By RICHARD POWELSON
Two civil rights attorneys who have visited with detainees at the Guantanamo Bay prison camp strongly disagreed Friday with Senate Majority Leader Bill Frist’s public statements that prisoners are receiving good health care and regular access to attorneys.
Frist, R-Tenn., toured part of the camp Sunday and gave a speech on the Senate floor Tuesday about the medical care being "better than many Americans" get and suggested they generally are able to "see their lawyers."
Wells Dixon, an attorney with the Center for Constitutional Rights in New York, said the center is working with 600 attorneys across the country to try to provide legal aid to about 450 detainees at Guantanamo who want a judicial review of their imprisonment. Another 10 to 15 detainees are working with other counsel, he said.
"The government does absolutely, positively everything that it can to prevent, to frustrate, to delay counsel access to detainees," Dixon said in an interview. He estimated that perhaps only about 20 percent of the detainee population so far has been granted access to an attorney.
Candace Gorman, a Chicago attorney, said she has been working since mid-summer to represent two of the detainees and was denied access to one (Abdal Razak Ali) when she got to Cuba in July despite having a court order to permit access.
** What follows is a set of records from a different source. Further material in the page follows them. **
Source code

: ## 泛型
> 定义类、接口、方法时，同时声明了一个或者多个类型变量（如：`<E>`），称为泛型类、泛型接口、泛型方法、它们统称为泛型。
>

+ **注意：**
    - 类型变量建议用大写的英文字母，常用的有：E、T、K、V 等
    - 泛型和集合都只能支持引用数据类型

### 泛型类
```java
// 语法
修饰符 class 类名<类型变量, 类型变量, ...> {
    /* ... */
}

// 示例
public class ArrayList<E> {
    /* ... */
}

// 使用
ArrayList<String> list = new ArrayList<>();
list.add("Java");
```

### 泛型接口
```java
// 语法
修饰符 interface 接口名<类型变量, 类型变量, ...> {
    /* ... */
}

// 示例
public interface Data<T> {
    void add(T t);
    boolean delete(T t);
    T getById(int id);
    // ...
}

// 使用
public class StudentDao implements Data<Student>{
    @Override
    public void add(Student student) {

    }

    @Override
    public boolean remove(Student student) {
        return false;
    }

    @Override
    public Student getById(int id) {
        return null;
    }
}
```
She plans to return to Guantanamo Monday.
Her other client has Hepatitis B and suspects he is dying of liver cancer and has complained of long delays between tests and seeing medical specialists and getting the treatment he needs. The client, Abdul Hamid Abdul Salam Al-Ghizzawi, cannot even get the government to give him copies of his medical records to show what tests have been done and what they showed, she said.
"Everything is top secret with this administration," Gorman said in an interview. "Even their own medical records."
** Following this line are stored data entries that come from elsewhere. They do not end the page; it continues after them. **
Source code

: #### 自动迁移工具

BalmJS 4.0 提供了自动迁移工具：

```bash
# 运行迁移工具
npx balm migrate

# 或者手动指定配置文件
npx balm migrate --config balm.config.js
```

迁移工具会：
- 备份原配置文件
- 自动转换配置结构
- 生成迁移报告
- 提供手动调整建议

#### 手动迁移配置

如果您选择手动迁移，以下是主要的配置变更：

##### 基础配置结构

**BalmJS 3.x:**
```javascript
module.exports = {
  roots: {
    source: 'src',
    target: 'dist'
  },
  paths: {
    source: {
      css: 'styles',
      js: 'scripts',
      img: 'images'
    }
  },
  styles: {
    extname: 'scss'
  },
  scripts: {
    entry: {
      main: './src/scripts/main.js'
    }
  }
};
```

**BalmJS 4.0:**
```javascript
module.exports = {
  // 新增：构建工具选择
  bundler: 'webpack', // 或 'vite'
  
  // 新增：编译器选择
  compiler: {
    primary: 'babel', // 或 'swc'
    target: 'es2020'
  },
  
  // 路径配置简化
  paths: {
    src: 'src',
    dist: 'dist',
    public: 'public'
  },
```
Gorman said whatever tour Frist was given at Guantanamo was "obviously a walk-through made for the politicians."
Frist said Tuesday that he based his impressions of the prison conditions on visits with several base administrators and tours of five detainee camps and their medical facilities.
Frist could not be contacted about the two attorneys’ complaints. But his aide, Amy Call, said Frist, a former heart and lung transplant surgeon, also received information from health care personnel at the camp.
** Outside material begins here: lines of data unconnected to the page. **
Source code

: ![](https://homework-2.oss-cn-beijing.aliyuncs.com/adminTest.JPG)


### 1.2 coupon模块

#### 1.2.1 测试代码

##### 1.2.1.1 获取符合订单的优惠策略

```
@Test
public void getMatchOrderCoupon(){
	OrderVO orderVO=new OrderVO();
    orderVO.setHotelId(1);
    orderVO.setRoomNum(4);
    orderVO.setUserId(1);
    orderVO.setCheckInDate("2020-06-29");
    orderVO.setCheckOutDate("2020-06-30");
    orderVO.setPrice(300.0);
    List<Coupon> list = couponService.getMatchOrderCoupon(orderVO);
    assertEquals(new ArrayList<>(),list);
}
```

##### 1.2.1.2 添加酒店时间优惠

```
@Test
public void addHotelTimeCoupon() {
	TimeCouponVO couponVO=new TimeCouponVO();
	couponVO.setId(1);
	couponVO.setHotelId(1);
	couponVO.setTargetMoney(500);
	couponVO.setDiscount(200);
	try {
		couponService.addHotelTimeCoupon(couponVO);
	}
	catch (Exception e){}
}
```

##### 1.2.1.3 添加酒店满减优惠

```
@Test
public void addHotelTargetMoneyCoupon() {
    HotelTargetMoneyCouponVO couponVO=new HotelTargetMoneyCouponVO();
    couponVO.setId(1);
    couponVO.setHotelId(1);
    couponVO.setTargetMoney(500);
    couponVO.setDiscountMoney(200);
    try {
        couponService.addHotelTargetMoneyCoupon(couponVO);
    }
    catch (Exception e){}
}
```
Dixon said his legal rights organization has received many complaints from detainees about either inadequate health care at Guantanamo or psychiatrists and other medical personnel taking part in painful or traumatic interrogations at the base.
Of Frist’s comment that detainees are getting health care "better than many Americans," Dixon said: "I’d say that’s false unless, of course, he’s referring to the many millions of Americans who are uninsured in the United States. Things are not fine at Guantanamo."
Justice Department attorneys said in written responses to Gorman’s lawsuit in U.S. District Court in Washington, D.C., that Guantanamo detainees receive medical care that "is comprehensive and includes, where warranted, full hospital facilities and the use of appropriate medical specialists."